NEW Zealand First leader used parliamentary privilage on Wednesday to allege a huge cover-up by Sky City Casino, Auckland, over staff dishonesty. A ministerial inquiry into Mr Peters' allegations is to be launched while Sky City admits staff thefts and dismissals but denies any cover-up.

National MP Murray McCully has the accused the govt of being "up to their eyeballs" in dealmaking in relation to selling TVNZ to offshore interests including Rupert Murdoch. PM Helen Clark dismissed the claims as "rubbish".

A massive pyrimid scheme - nicknamed 'maximus' - has collapsed leaving debts of about $1.3 million.

The stake has been raised in Britain's fuel crisis with police having to clear the way to pumps as up two thirds of the country's petrol stations have run dry.

Noxious fumes threw Syney airport into chaos on Wednesday while NZ House was opened as the official NZ focus at the games.

Green MPs Nandor Tanzocs and Sue Bradford have returned from protests during a meeting of the World Economic Forum in Melbourne.

Labour and National have agreed to work together to see the success of a free-trade agreement with Singapore with PM Clark describing it as a "win, win situation".

Documents have been issued proving the Australian govt and PM at the time (1975) Gough Whitlam had advanced warning of Indonesian military intentions regarding East Timor and did not alert foreigners working in the area.
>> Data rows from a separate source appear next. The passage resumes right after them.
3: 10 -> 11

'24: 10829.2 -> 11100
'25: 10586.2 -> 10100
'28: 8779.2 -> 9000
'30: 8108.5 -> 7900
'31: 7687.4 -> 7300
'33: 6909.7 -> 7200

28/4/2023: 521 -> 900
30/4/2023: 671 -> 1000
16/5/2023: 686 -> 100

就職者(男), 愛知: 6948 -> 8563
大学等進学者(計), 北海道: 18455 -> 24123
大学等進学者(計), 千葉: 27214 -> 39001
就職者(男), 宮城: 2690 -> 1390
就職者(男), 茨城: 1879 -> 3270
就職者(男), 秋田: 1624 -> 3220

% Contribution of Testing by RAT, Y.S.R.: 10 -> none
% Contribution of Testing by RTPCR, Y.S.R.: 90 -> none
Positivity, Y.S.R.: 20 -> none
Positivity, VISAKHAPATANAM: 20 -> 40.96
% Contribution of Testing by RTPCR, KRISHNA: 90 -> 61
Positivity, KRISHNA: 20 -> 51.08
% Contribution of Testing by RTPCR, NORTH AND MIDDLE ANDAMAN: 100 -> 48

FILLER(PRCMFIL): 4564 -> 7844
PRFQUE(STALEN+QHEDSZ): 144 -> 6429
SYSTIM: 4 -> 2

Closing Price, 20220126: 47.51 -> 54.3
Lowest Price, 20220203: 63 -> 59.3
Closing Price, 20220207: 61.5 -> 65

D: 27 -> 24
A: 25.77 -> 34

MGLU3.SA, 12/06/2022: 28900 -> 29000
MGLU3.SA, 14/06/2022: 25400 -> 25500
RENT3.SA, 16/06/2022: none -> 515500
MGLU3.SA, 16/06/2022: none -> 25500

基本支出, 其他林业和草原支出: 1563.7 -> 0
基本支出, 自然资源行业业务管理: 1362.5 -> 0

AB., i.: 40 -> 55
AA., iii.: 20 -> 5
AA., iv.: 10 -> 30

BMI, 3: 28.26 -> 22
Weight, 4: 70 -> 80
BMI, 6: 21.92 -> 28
Five journalists were eventually killed.

The third rotation of Kiwi air crew is about to occur in East Timor with the helicopter teams involved in last weeks heroic airlift of threatened people from violent West Timorese refugee camps due for deserved rest.

An investigation is ongoing into the drowning of two Auckland children.

The Fast Ferry services between Wellington and the South Island are being re-evaluated in the wake of a ruling which will reduce their speed.

The Bush campaign in the USA presidential elections is under fire for allegedly using subliminal messages in advertising to portray a negative image of rival democrats.